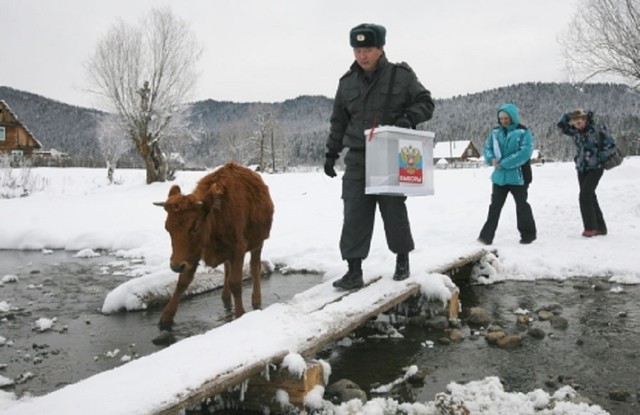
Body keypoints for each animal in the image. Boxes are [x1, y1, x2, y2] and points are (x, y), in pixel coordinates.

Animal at [156, 162, 276, 332]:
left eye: (194, 228)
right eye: (167, 228)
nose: (176, 266)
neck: (215, 216)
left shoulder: (238, 250)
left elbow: (236, 283)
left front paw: (240, 314)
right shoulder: (193, 255)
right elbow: (182, 283)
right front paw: (166, 318)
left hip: (258, 243)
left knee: (255, 267)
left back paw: (256, 301)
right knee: (227, 268)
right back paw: (225, 297)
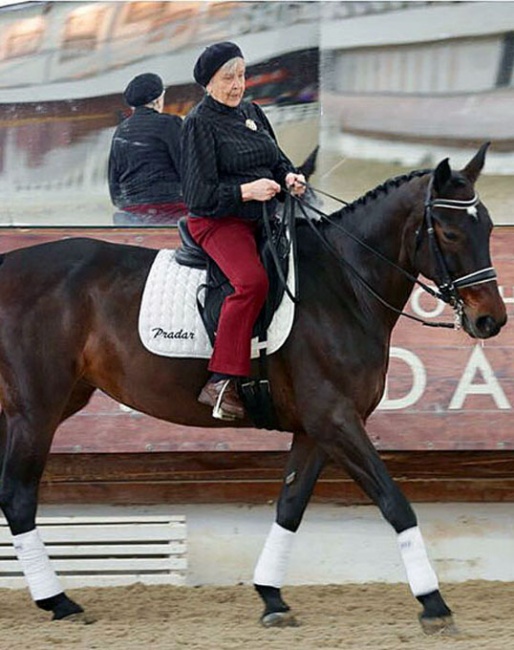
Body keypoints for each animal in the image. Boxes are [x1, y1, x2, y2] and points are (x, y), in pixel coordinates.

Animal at [0, 142, 504, 628]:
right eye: (450, 233)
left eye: (488, 228)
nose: (491, 320)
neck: (343, 287)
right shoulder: (336, 419)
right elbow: (395, 503)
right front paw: (434, 604)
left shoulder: (316, 429)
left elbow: (290, 506)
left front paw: (271, 596)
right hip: (36, 411)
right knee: (18, 497)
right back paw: (59, 601)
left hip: (51, 402)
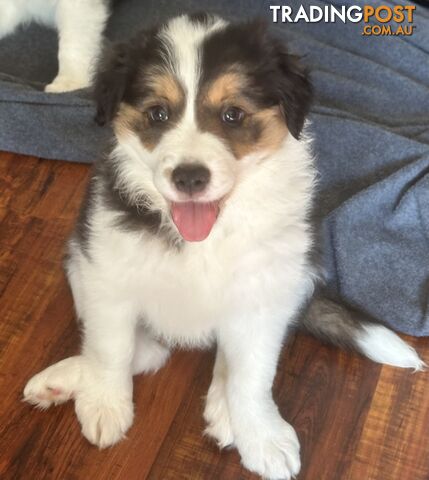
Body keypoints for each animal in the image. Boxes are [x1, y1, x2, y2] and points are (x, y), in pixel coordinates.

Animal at [22, 14, 422, 480]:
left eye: (233, 115)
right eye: (157, 113)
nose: (189, 177)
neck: (205, 238)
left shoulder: (265, 295)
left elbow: (253, 375)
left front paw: (262, 435)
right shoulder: (107, 268)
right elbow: (111, 347)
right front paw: (104, 402)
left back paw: (222, 408)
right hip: (78, 257)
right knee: (146, 348)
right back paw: (63, 379)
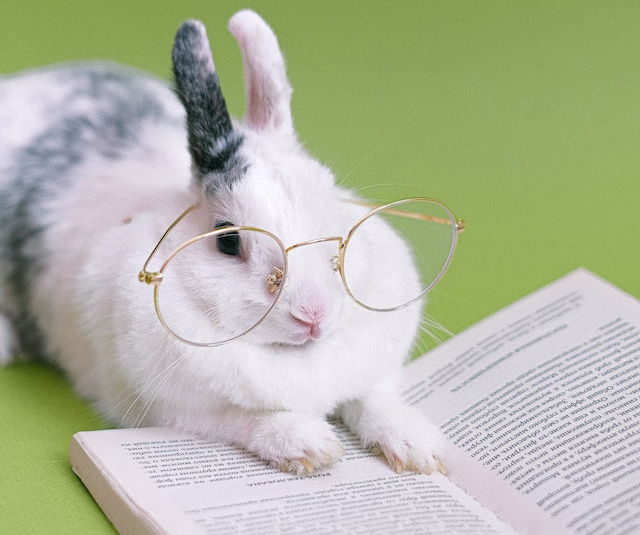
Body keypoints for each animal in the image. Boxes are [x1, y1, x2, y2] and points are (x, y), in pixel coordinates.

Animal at [0, 10, 444, 476]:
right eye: (228, 241)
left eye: (332, 203)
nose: (313, 314)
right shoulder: (175, 409)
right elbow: (247, 419)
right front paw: (310, 447)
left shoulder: (371, 374)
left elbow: (375, 400)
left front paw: (421, 449)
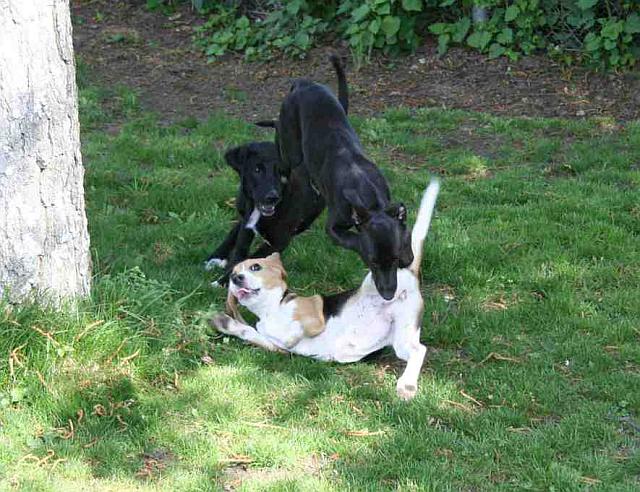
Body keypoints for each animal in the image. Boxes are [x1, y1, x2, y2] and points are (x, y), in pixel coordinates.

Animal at [204, 141, 324, 285]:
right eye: (257, 170)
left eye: (281, 173)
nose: (272, 197)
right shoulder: (247, 222)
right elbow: (239, 247)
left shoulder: (279, 241)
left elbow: (251, 259)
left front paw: (223, 281)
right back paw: (216, 258)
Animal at [210, 179, 440, 400]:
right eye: (232, 275)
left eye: (255, 267)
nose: (235, 278)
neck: (271, 310)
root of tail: (409, 272)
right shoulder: (274, 346)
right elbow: (249, 332)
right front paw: (225, 323)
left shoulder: (313, 319)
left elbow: (295, 330)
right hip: (400, 339)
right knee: (416, 350)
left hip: (376, 284)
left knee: (420, 350)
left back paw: (407, 385)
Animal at [268, 54, 411, 300]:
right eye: (372, 262)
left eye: (393, 259)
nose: (388, 294)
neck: (367, 195)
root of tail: (304, 83)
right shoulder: (334, 227)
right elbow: (352, 238)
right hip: (289, 147)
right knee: (281, 151)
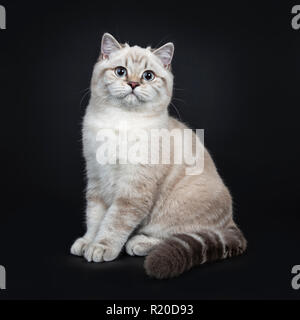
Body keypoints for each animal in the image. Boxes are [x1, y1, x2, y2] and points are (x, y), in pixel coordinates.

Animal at [70, 31, 246, 278]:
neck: (121, 121)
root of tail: (231, 222)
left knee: (176, 235)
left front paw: (101, 247)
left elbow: (114, 222)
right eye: (120, 71)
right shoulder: (96, 178)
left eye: (148, 75)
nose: (133, 83)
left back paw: (139, 242)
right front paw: (88, 242)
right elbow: (95, 217)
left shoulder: (134, 191)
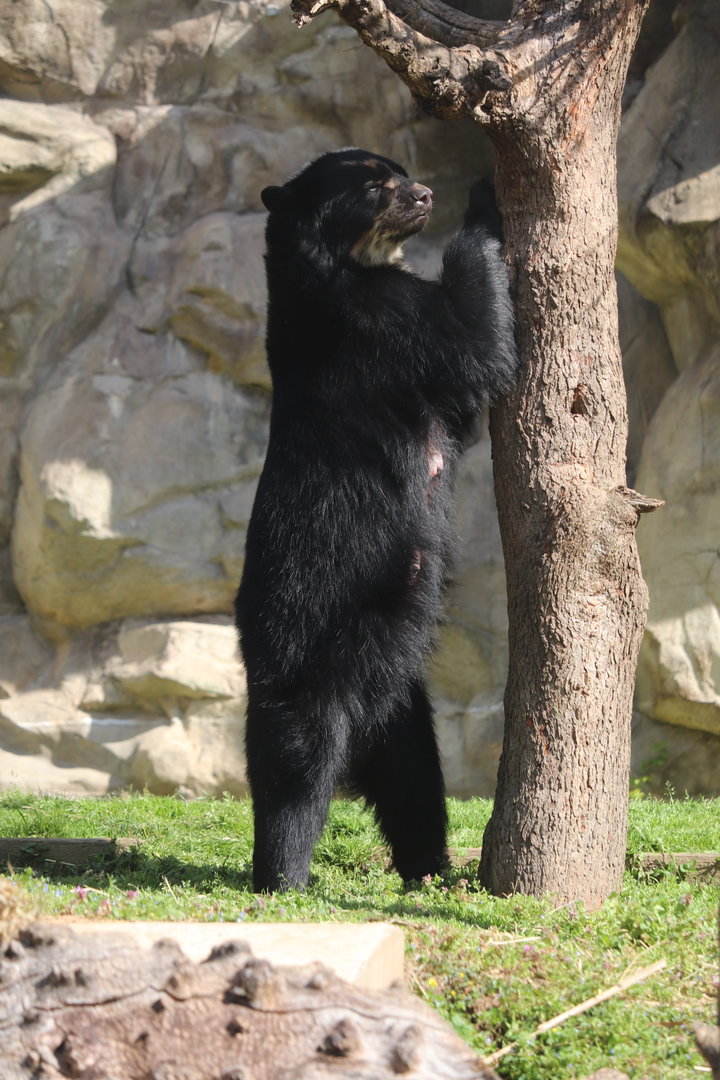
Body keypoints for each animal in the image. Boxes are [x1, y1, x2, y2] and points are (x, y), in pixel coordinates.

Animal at [235, 148, 517, 893]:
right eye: (372, 185)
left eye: (401, 171)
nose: (424, 194)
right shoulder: (378, 317)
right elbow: (471, 344)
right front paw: (484, 195)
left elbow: (461, 406)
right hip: (311, 634)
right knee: (298, 762)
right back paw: (283, 870)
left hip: (392, 689)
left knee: (411, 773)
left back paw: (430, 868)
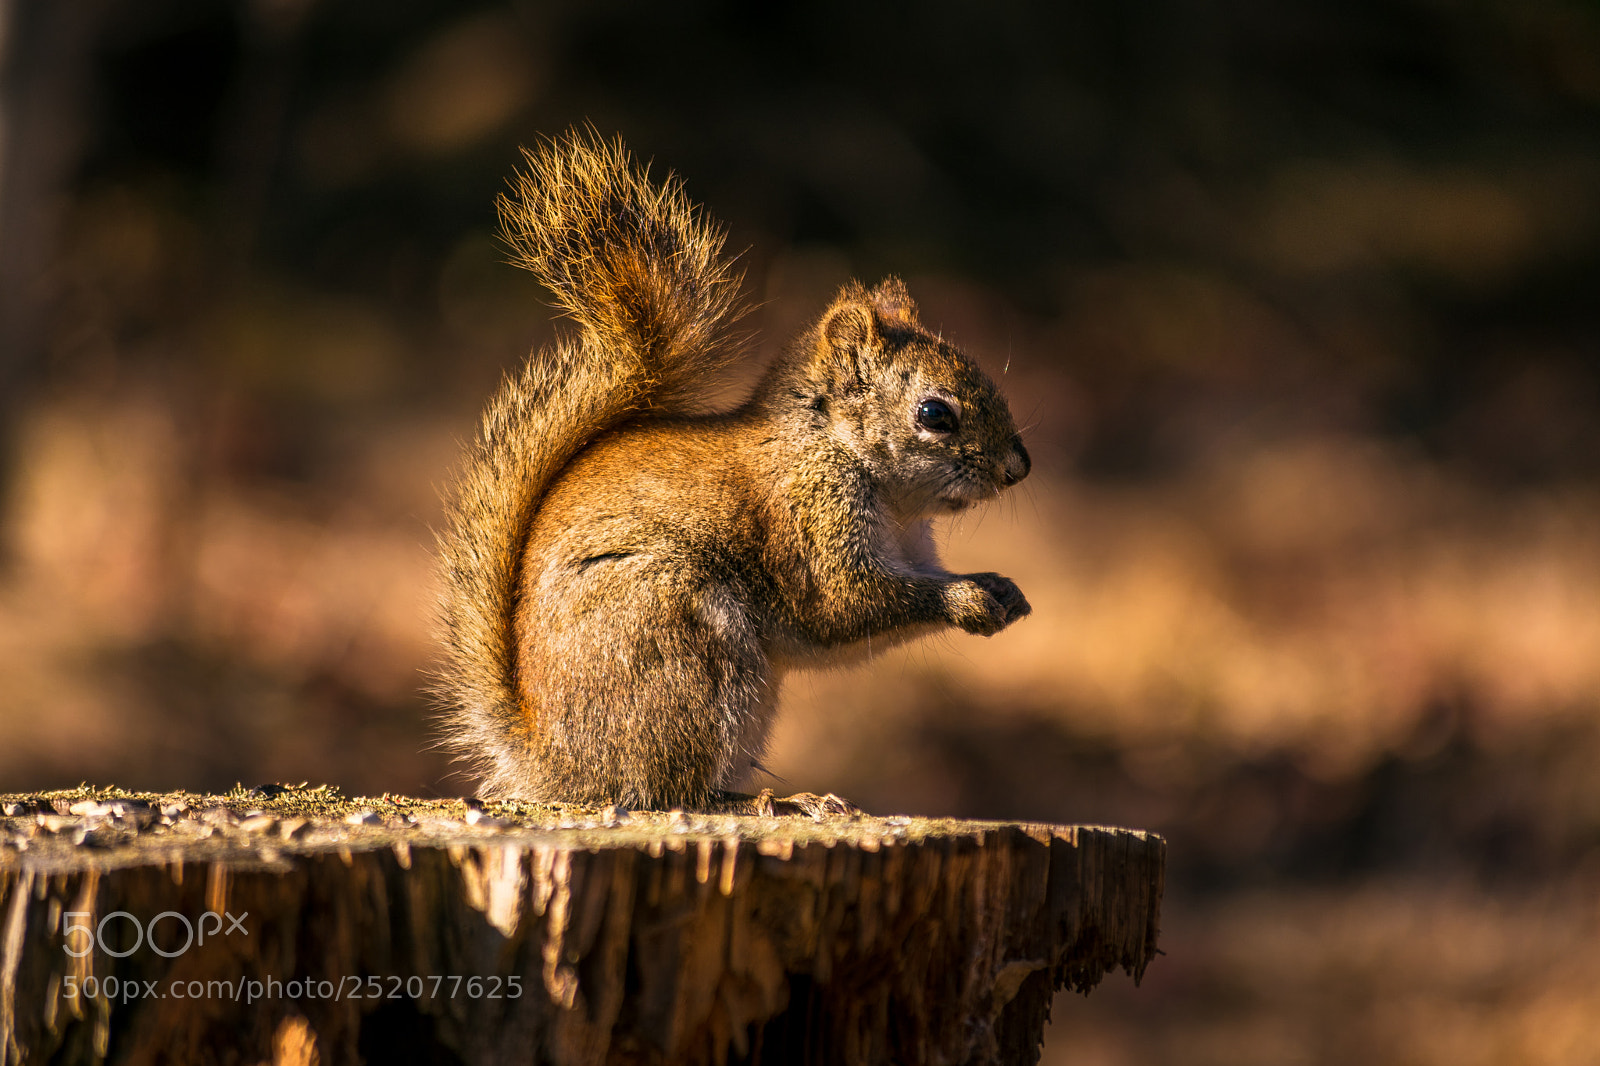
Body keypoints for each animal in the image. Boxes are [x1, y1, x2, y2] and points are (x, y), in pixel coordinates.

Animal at [435, 130, 1032, 813]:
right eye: (935, 414)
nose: (1019, 468)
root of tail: (557, 762)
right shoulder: (806, 524)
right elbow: (846, 604)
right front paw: (967, 599)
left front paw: (999, 586)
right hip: (680, 641)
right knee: (671, 790)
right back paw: (767, 801)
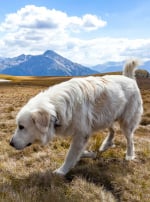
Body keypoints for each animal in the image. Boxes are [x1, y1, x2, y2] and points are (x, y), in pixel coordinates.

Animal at [9, 59, 143, 175]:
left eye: (21, 127)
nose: (10, 143)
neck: (56, 110)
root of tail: (129, 79)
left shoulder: (81, 134)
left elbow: (70, 154)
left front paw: (61, 171)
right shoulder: (81, 134)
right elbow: (77, 152)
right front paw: (87, 154)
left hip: (126, 123)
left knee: (130, 140)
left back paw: (129, 156)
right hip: (107, 116)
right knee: (112, 130)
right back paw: (106, 144)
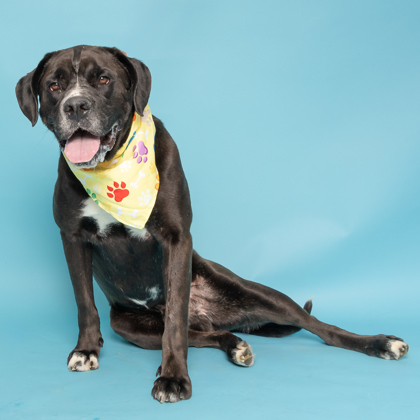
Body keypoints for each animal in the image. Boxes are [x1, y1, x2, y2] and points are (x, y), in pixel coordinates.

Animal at [17, 46, 410, 404]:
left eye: (103, 79)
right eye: (54, 86)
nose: (75, 106)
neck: (113, 170)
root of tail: (209, 316)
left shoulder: (175, 238)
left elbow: (175, 321)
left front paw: (174, 378)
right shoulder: (72, 239)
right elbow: (85, 304)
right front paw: (87, 350)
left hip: (260, 294)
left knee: (319, 327)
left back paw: (381, 343)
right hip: (130, 326)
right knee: (200, 336)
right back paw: (234, 344)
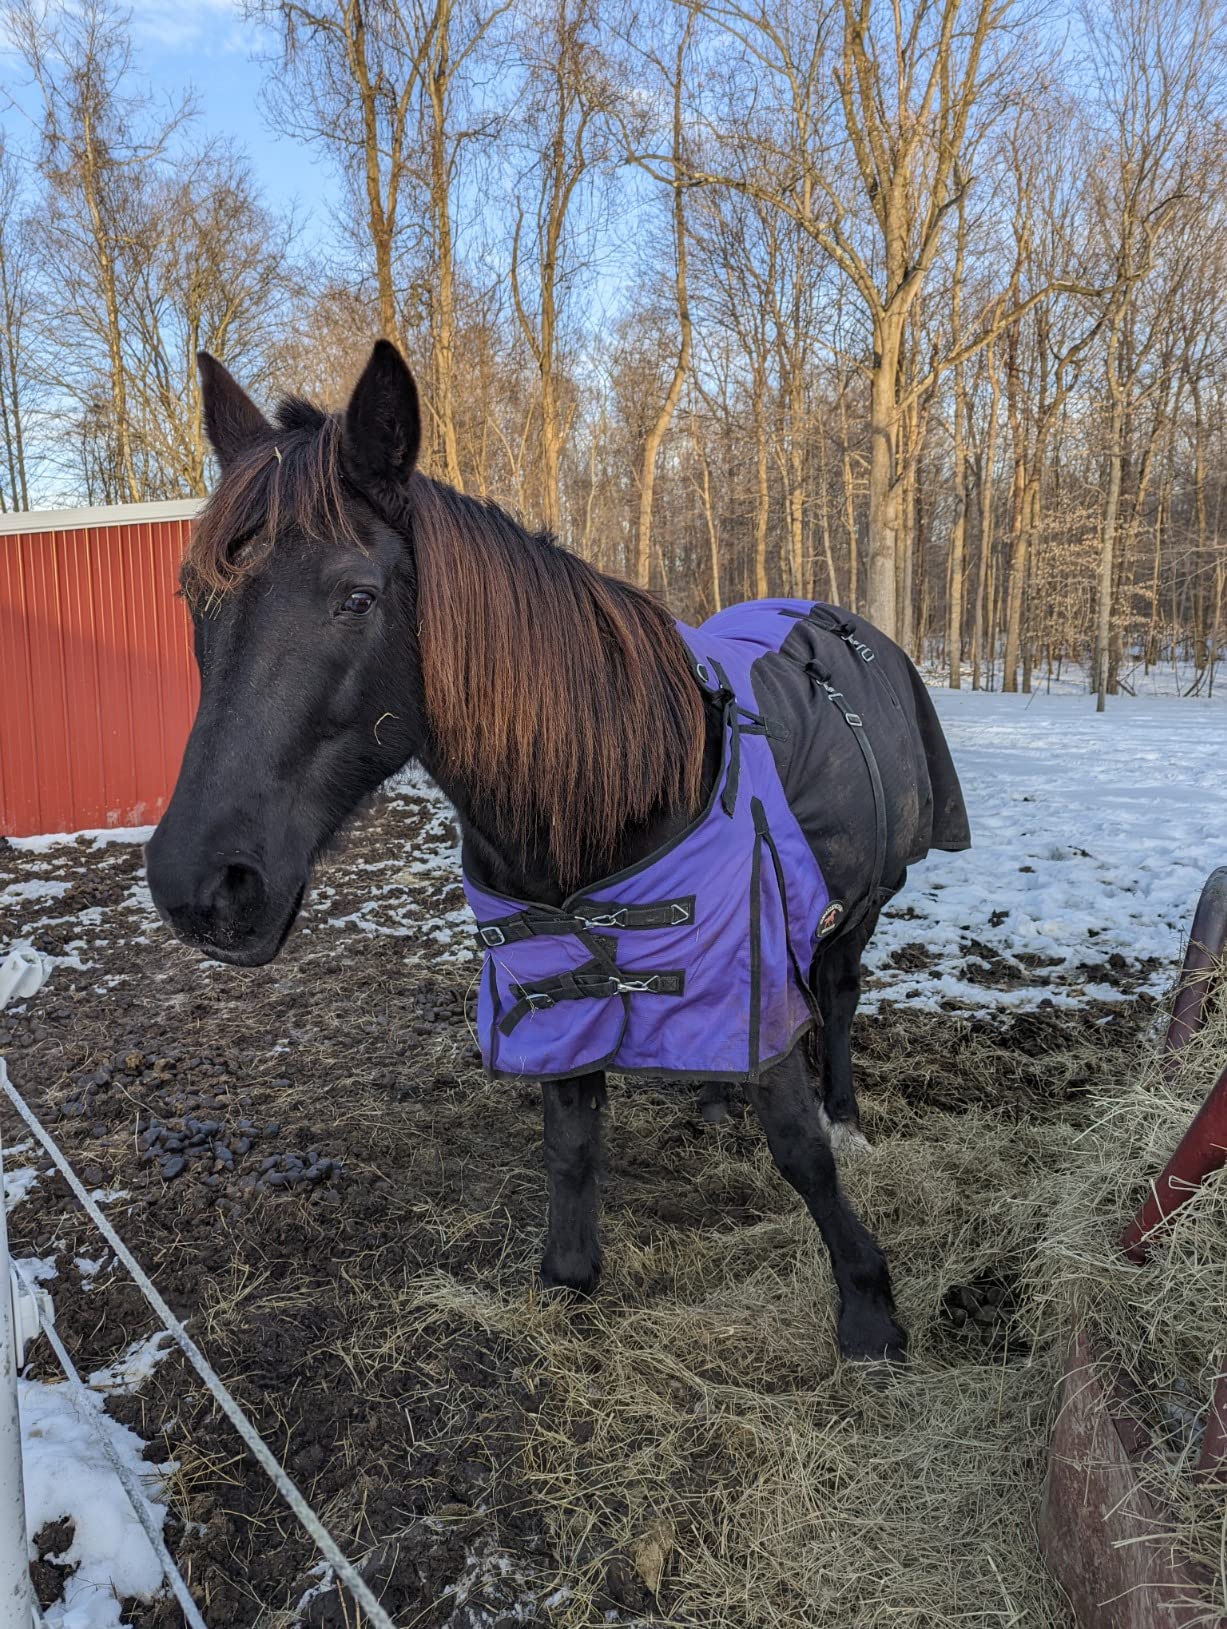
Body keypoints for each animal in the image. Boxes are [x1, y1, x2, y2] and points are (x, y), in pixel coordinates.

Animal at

=======

• **What you will do**
Of the entries above, tally the lines with "tail" in them. Only the total should be given.

• **Exercise result**
6